A/A: Does working as an art instructor inform your work?
AG: I absolutely LOVE teaching art and photography and it has a huge impact on my own practice. It keeps me excited and enthusiastic and I get so much energy from the young people I work with! It helps me take risks and try new things as I’m always learning about different techniques and approaches that I’m sharing with my students. Watching them create and how fearless they are helps me to continue to challenge and stretch my own ideas.
A/A: I'm curious to know how your students view analog photography coming from a world where they have been inundated with digital images since birth.
AG: It takes them a while to get to grips with the slower way of working, but I would say on the most part they love it! The magic of the darkroom and the unpredictability of the alternative camera -less techniques we use (such as cyanotypes, salt printing, chemigrams, photograms, anthotypes) seems to ignite something in the students!
I think my love for film and experimental darkroom processes kind of rubs off on them too! We were lucky enough to win the “UK Film photography community fund” two years ago after I put in a proposal to the amazing folks at Analogue Wonderland and that paid for the equipment and materials for us to start exploring colour film processing and making colour prints in our school darkroom! This has been amazing and after so many years of only working in black and white the kids have LOVED experimenting with colour! It’s just a shame the film is so expensive!
A/A: I find that many of your images focus on nature.
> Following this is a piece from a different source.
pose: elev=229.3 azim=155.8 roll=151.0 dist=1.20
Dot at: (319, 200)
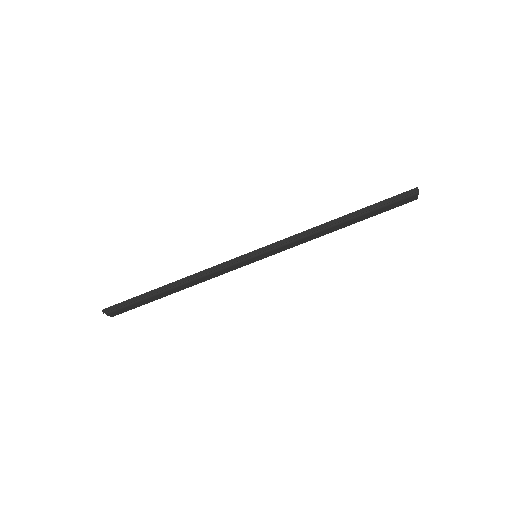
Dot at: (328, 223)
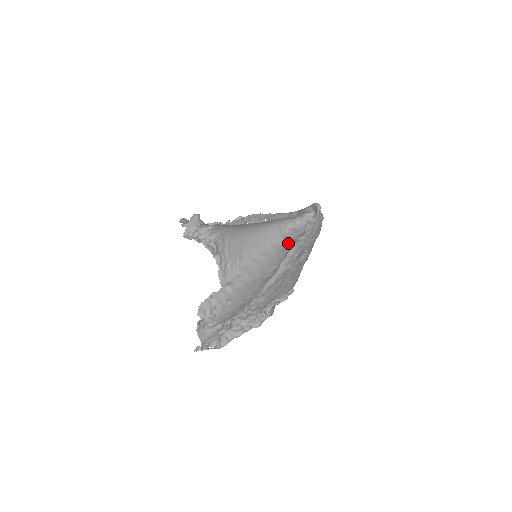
Why is that an important theme for you? AG: In the last ten years or so I have found a new appreciation for my surroundings in rural Suffolk and unknown lands I discover during my travels. I’m fascinated by transformation within the landscape, the cycles and seasons and survival. When my daughter was born four and a half years ago, I underwent a transformation and my creative self was forgotten for a while. Slowly, I began to make again, and my return to teaching aided this massively. I would use the time whilst she napped as a baby to go wondering and take the camera out with me. Now she is older I set aside time to go out in the local landscape and observe and record alone.
The freedom I get from walking and shooting when my time is so little, and so precious, is what makes every shot sentimental to me. The whole process is intertwined and fraught with the essence of motherhood and feelings of being tethered and needed constantly. When I go out to photograph I am free for a short time and it’s bliss (just as much as my time with my daughter is bliss but in a completely different way). Each photograph speaks of a personal experience and rare solitude within the landscape.